YOUR ASSIGNMENT — Copy the text of the data below line for line, without any changes. Leave the pictures out of your answer.

──────── INPUT DATA

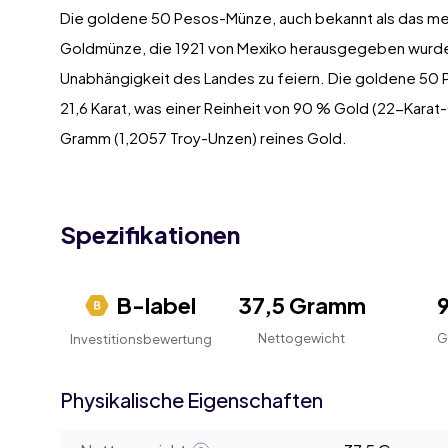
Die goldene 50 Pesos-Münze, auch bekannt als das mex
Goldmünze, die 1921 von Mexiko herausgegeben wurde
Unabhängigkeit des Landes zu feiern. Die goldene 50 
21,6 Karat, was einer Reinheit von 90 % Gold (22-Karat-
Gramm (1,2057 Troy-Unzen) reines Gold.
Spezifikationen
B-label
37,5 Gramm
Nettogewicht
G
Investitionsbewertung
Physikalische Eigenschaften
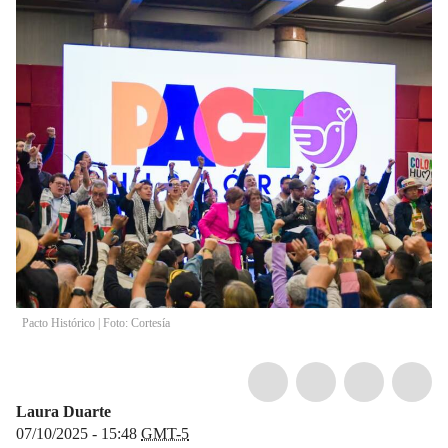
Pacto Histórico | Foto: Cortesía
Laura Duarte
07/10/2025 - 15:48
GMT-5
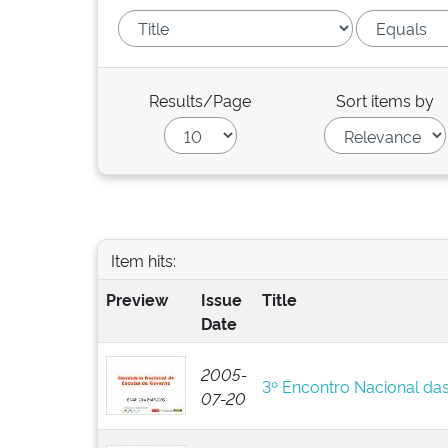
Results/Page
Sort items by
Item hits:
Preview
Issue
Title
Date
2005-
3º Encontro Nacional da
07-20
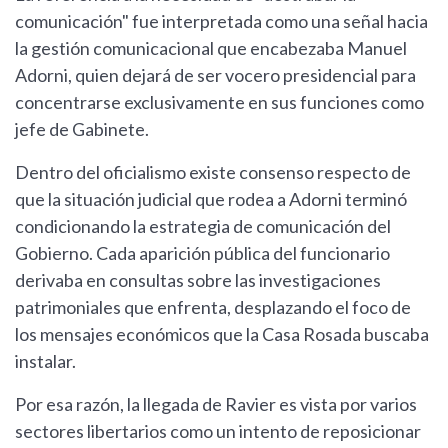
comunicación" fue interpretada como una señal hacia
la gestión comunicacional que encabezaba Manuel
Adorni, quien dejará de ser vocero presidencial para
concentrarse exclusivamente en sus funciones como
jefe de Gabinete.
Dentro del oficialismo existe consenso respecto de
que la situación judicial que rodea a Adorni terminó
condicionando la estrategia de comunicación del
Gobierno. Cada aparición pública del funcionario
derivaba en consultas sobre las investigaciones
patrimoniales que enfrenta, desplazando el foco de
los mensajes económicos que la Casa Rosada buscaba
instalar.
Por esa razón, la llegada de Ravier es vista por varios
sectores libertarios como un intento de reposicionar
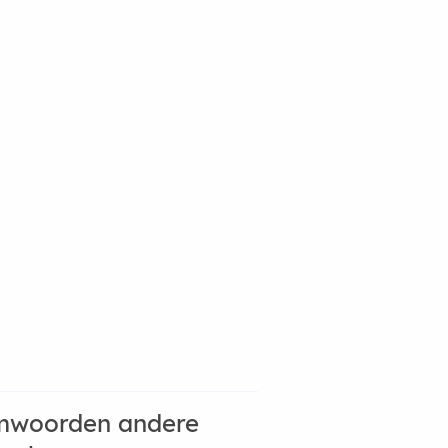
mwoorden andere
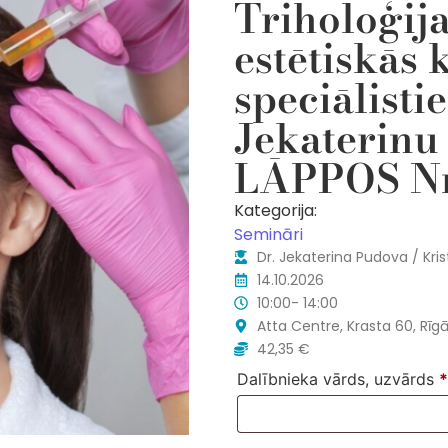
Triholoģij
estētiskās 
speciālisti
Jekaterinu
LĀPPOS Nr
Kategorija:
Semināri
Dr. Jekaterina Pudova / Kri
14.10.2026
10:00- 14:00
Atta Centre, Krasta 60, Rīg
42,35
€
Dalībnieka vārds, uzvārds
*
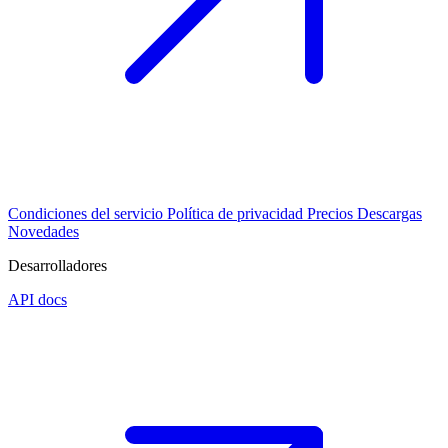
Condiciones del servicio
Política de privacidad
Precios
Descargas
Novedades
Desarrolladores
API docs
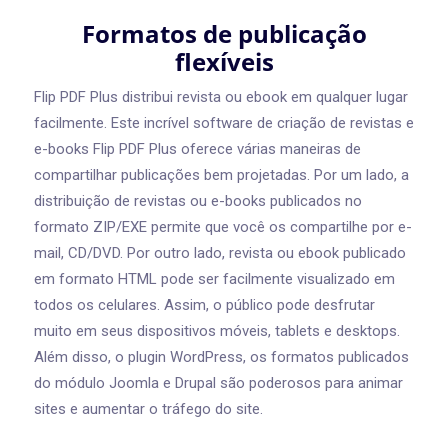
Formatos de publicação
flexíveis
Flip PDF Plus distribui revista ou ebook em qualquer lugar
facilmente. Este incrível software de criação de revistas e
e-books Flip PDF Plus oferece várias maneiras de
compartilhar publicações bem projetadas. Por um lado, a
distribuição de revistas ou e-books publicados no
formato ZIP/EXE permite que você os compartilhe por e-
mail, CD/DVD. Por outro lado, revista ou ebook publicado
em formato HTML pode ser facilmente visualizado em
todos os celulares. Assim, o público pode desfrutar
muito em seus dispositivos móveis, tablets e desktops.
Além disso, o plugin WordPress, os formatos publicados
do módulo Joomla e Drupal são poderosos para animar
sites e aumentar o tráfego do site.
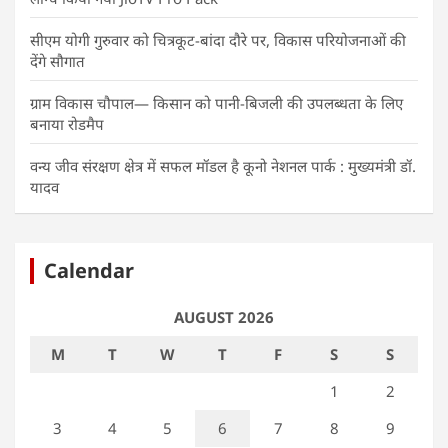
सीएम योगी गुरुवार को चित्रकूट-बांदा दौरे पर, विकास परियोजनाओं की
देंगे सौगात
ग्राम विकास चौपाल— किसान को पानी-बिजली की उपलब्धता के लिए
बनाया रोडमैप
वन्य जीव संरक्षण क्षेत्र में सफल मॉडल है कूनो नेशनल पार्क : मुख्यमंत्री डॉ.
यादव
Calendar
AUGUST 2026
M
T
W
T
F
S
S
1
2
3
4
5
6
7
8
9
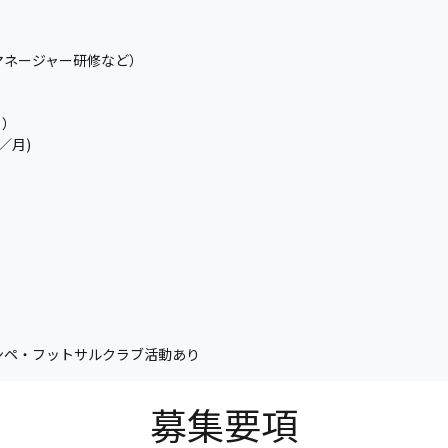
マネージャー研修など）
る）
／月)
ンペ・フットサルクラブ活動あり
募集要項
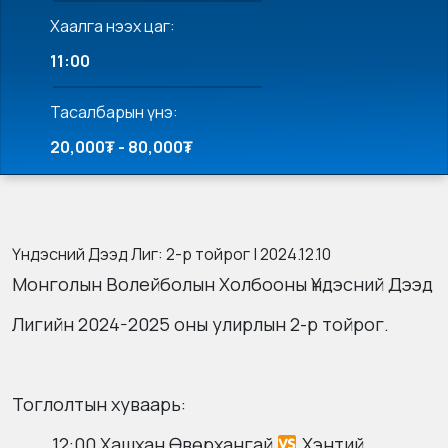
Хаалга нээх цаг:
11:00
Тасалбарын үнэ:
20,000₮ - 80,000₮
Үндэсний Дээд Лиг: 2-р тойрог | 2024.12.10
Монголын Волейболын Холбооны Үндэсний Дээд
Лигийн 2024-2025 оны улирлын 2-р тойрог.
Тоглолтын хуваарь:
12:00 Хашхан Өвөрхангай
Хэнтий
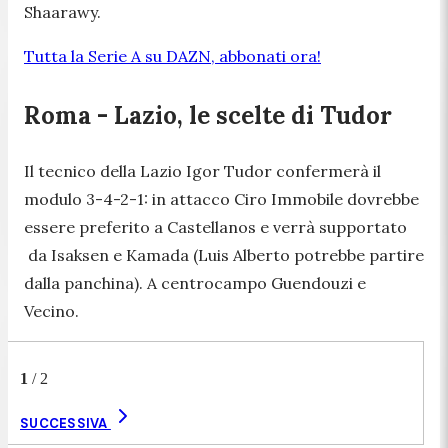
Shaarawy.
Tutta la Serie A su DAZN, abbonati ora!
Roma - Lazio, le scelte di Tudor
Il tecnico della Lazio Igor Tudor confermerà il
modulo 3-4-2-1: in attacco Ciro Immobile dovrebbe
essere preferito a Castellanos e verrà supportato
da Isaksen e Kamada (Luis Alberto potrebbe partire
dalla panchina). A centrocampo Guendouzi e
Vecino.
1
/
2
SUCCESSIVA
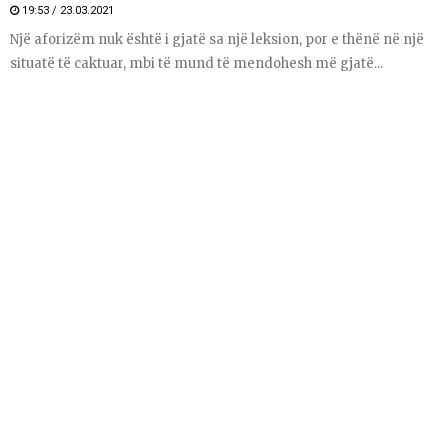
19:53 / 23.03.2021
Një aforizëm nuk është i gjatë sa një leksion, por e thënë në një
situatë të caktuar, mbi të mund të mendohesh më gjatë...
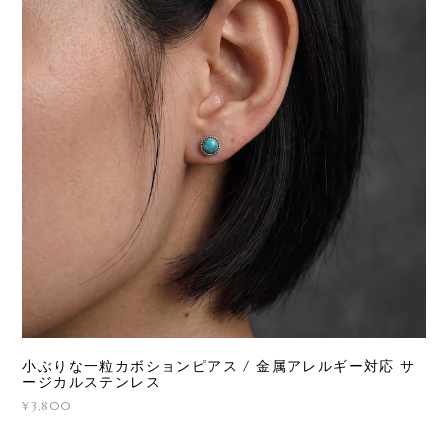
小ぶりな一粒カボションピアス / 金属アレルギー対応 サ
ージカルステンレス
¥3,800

────────────────

YOUR SOLUTION —
Die goldene 50 Pesos-Münze, auch bekannt als das mex
Goldmünze, die 1921 von Mexiko herausgegeben wurde
Unabhängigkeit des Landes zu feiern. Die goldene 50 
21,6 Karat, was einer Reinheit von 90 % Gold (22-Karat-
Gramm (1,2057 Troy-Unzen) reines Gold.
Spezifikationen
B-label
37,5 Gramm
Nettogewicht
G
Investitionsbewertung
Physikalische Eigenschaften
Pacto Histórico | Foto: Cortesía
Laura Duarte
07/10/2025 - 15:48
GMT-5
Results/Page
Sort items by
Item hits:
Preview
Issue
Title
Date
2005-
3º Encontro Nacional da
07-20
comunicación" fue interpretada como una señal hacia
la gestión comunicacional que encabezaba Manuel
Adorni, quien dejará de ser vocero presidencial para
concentrarse exclusivamente en sus funciones como
jefe de Gabinete.
Dentro del oficialismo existe consenso respecto de
que la situación judicial que rodea a Adorni terminó
condicionando la estrategia de comunicación del
Gobierno. Cada aparición pública del funcionario
derivaba en consultas sobre las investigaciones
patrimoniales que enfrenta, desplazando el foco de
los mensajes económicos que la Casa Rosada buscaba
instalar.
Por esa razón, la llegada de Ravier es vista por varios
sectores libertarios como un intento de reposicionar
mwoorden andere
Triholoģij
estētiskās 
speciālisti
Jekaterinu
LĀPPOS Nr
Kategorija:
Semināri
Dr. Jekaterina Pudova / Kri
14.10.2026
10:00- 14:00
Atta Centre, Krasta 60, Rīg
42,35
€
Dalībnieka vārds, uzvārds
*
Condiciones del servicio
Política de privacidad
Precios
Descargas
Novedades
Desarrolladores
API docs
Formatos de publicação
flexíveis
Flip PDF Plus distribui revista ou ebook em qualquer lugar
facilmente. Este incrível software de criação de revistas e
e-books Flip PDF Plus oferece várias maneiras de
compartilhar publicações bem projetadas. Por um lado, a
distribuição de revistas ou e-books publicados no
formato ZIP/EXE permite que você os compartilhe por e-
mail, CD/DVD. Por outro lado, revista ou ebook publicado
em formato HTML pode ser facilmente visualizado em
todos os celulares. Assim, o público pode desfrutar
muito em seus dispositivos móveis, tablets e desktops.
Além disso, o plugin WordPress, os formatos publicados
do módulo Joomla e Drupal são poderosos para animar
sites e aumentar o tráfego do site.
सीएम योगी गुरुवार को चित्रकूट-बांदा दौरे पर, विकास परियोजनाओं की
देंगे सौगात
ग्राम विकास चौपाल— किसान को पानी-बिजली की उपलब्धता के लिए
बनाया रोडमैप
वन्य जीव संरक्षण क्षेत्र में सफल मॉडल है कूनो नेशनल पार्क : मुख्यमंत्री डॉ.
यादव
Calendar
AUGUST 2026
M
T
W
T
F
S
S
1
2
3
4
5
6
7
8
9
マネージャー研修など）
る）
／月)
ンペ・フットサルクラブ活動あり
募集要項
Хаалга нээх цаг:
11:00
Тасалбарын үнэ:
20,000₮ - 80,000₮
Үндэсний Дээд Лиг: 2-р тойрог | 2024.12.10
Монголын Волейболын Холбооны Үндэсний Дээд
Лигийн 2024-2025 оны улирлын 2-р тойрог.
Тоглолтын хуваарь:
12:00 Хашхан Өвөрхангай
Хэнтий
Shaarawy.
Tutta la Serie A su DAZN, abbonati ora!
Roma - Lazio, le scelte di Tudor
Il tecnico della Lazio Igor Tudor confermerà il
modulo 3-4-2-1: in attacco Ciro Immobile dovrebbe
essere preferito a Castellanos e verrà supportato
da Isaksen e Kamada (Luis Alberto potrebbe partire
dalla panchina). A centrocampo Guendouzi e
Vecino.
1
/
2
SUCCESSIVA
19:53 / 23.03.2021
Një aforizëm nuk është i gjatë sa një leksion, por e thënë në një
situatë të caktuar, mbi të mund të mendohesh më gjatë...
小ぶりな一粒カボションピアス / 金属アレルギー対応 サ
ージカルステンレス
¥3,800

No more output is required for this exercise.